I haven’t had this kind of confusion of emotion for years.
This week is my daughter’s wedding. We’ve planned it for months. But unexpectedly (This is always the case), my family lost my mother’s sister on Saturday morning. I was getting ready for visiting missionaries to have dinner with us on Saturday when I received the call from my brother.
“Gary.”
“Hey Donnie, what’s up?”
“Bad news. Aunt Betty died this morning.”
So, we took care of our guests for the weekend. We had church. Then, we got in the car and drove to Virginia for a funeral. You don’t plan for funerals. You just respond and go.
I remember a few years ago when we had a similar week. Robin and I had just found out we were pregnant with our first child (Stephen). We were elated. In the same week, Robin’s paternal grandfather died.
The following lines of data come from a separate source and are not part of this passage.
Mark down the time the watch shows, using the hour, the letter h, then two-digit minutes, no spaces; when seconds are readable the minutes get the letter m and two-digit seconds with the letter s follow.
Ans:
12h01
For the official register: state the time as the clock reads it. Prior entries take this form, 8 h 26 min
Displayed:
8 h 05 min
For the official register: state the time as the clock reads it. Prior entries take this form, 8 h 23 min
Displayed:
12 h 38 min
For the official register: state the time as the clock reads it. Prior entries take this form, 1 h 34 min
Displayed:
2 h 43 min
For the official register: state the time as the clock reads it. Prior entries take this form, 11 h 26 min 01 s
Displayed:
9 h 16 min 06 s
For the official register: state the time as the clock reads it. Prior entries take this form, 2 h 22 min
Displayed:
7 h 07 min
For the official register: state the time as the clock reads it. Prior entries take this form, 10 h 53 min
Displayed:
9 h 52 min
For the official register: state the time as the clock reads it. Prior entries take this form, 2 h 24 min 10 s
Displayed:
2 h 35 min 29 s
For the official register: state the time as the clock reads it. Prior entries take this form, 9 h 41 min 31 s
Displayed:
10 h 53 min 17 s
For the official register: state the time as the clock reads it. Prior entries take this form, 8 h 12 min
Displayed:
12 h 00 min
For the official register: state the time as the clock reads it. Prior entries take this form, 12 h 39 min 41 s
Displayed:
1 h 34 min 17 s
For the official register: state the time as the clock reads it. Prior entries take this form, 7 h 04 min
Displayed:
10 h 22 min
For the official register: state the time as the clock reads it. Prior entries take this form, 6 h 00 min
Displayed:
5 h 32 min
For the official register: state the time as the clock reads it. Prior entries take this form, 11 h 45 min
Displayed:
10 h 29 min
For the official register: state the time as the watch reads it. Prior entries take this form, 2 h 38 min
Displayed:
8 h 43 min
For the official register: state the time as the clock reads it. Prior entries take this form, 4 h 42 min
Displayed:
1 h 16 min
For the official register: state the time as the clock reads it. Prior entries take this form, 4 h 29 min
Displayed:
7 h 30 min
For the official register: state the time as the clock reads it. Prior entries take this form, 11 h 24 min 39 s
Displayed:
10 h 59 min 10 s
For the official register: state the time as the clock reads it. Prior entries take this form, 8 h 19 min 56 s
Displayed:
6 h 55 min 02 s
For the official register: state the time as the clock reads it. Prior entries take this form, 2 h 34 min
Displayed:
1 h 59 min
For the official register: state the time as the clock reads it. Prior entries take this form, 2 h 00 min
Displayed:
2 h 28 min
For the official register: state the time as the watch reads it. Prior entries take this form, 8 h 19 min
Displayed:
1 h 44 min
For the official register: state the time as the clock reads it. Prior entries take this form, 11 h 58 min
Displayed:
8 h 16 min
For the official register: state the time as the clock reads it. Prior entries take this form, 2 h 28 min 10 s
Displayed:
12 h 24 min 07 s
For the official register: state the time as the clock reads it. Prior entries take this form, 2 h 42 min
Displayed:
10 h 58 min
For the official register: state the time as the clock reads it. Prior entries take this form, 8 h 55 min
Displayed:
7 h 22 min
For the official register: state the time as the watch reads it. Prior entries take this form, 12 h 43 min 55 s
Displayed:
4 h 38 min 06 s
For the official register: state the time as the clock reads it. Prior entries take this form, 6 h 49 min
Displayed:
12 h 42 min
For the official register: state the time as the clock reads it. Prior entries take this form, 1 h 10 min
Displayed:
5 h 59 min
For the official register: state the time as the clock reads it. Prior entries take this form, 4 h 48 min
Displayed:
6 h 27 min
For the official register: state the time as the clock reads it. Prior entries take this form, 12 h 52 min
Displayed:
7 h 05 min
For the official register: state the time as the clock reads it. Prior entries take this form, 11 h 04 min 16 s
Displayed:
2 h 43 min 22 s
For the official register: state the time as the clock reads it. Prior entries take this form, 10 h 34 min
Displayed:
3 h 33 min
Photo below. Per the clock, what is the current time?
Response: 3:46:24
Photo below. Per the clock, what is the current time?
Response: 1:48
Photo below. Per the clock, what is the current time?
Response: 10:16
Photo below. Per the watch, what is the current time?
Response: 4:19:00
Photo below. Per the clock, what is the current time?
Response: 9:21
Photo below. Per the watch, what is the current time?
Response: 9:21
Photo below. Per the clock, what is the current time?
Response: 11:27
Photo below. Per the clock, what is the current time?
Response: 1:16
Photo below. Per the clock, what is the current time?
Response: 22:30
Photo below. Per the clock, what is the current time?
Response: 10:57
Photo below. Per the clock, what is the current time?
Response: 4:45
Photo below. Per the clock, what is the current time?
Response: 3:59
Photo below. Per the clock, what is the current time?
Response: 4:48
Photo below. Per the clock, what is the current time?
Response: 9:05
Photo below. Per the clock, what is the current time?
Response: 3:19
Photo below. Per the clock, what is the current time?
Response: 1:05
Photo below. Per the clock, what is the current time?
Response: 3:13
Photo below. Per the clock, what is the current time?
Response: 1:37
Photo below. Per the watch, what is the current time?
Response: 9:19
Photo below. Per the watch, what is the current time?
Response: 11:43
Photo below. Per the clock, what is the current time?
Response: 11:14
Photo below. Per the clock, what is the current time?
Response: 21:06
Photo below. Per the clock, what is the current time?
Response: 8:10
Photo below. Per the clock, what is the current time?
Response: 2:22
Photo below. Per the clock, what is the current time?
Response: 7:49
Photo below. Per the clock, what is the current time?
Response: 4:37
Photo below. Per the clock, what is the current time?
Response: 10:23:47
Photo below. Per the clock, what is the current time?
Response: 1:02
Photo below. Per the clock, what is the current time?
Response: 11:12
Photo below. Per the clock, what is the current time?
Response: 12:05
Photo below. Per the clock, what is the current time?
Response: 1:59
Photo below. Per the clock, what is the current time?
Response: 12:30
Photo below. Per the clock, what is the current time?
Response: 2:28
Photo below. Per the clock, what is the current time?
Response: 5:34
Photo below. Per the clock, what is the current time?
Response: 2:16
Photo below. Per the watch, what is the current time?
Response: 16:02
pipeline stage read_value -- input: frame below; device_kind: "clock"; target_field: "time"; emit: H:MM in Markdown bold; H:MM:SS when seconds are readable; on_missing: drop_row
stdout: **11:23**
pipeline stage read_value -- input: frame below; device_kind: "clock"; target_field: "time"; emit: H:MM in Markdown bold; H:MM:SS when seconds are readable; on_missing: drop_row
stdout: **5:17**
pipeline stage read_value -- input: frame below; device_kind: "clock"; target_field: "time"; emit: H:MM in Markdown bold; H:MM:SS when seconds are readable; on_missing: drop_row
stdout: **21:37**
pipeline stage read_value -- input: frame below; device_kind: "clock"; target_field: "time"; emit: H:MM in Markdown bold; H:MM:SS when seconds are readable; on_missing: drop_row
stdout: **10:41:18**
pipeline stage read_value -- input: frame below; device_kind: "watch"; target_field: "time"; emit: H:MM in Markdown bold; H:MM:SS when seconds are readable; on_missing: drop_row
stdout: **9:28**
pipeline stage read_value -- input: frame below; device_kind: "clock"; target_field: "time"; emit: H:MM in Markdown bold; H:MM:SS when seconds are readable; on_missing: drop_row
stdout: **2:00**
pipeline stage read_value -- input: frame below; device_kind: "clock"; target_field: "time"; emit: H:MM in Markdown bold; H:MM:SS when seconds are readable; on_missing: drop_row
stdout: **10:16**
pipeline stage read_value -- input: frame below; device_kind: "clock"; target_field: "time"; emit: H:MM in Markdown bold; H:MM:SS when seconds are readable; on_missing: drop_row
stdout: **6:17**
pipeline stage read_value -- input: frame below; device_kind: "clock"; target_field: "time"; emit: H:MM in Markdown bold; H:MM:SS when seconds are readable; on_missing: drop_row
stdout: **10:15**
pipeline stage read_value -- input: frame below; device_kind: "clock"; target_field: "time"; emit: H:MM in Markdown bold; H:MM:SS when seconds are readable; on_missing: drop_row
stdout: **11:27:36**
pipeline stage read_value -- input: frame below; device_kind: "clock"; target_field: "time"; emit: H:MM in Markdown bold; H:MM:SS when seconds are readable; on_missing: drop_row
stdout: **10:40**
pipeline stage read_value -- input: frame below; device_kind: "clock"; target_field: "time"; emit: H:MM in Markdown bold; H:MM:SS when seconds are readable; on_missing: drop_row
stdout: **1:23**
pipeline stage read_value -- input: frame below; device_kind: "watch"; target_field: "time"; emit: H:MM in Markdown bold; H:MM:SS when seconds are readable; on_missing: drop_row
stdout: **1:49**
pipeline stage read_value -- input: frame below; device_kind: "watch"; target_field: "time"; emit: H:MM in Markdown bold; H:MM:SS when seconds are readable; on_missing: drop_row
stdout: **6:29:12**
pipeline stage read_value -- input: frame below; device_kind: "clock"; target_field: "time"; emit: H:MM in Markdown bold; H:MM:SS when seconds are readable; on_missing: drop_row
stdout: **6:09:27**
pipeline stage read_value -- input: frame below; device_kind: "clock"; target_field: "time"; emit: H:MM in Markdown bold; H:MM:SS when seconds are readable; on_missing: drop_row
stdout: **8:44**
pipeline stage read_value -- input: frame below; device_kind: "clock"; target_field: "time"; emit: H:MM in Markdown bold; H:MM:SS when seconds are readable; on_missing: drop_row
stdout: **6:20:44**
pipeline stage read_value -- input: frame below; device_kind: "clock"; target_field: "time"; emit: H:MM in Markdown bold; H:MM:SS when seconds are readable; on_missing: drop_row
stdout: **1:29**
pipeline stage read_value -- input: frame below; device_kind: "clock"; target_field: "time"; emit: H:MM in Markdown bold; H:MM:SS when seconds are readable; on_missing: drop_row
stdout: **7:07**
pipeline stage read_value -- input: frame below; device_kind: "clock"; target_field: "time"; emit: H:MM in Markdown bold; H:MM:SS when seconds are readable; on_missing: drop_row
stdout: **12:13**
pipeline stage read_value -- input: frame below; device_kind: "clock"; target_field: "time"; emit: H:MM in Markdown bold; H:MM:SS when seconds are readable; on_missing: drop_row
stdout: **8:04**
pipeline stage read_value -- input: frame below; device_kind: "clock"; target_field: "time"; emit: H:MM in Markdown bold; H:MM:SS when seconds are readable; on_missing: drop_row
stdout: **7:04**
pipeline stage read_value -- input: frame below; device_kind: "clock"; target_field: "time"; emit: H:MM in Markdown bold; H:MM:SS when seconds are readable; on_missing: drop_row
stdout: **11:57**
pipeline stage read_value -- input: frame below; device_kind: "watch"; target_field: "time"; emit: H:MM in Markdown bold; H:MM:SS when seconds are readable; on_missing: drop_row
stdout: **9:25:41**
I wrote a song for my father-in-law and my wife that week. The chorus went like this:
“An old man dies,
a child is born.
A life to shout.
a death to mourn.”
I suppose I’m not the first to feel both the joy and sadness of life at once. King Solomon certainly spoke of it in the book of Ecclesiates as he said,
To everything there is a season, and a time for every purpose under the heaven: a time to be born, and a time to die… a time to weep, and a time to laugh.”
I’m drawing on the grace of God this week. I’m praying that it will extend to my entire family. God gives us the capacity to laugh and to mourn at its appropriate time.
In Christ I can clear the emotional confusion. Today, I can weep. Tomorrow I can laugh. Somedays I do both. It’s OK. Christ gives us this grace.
In Christ I can mourn at a funeral and celebrate at a wedding. Neither was a surprise to Him. He knew the hour for both beforehand.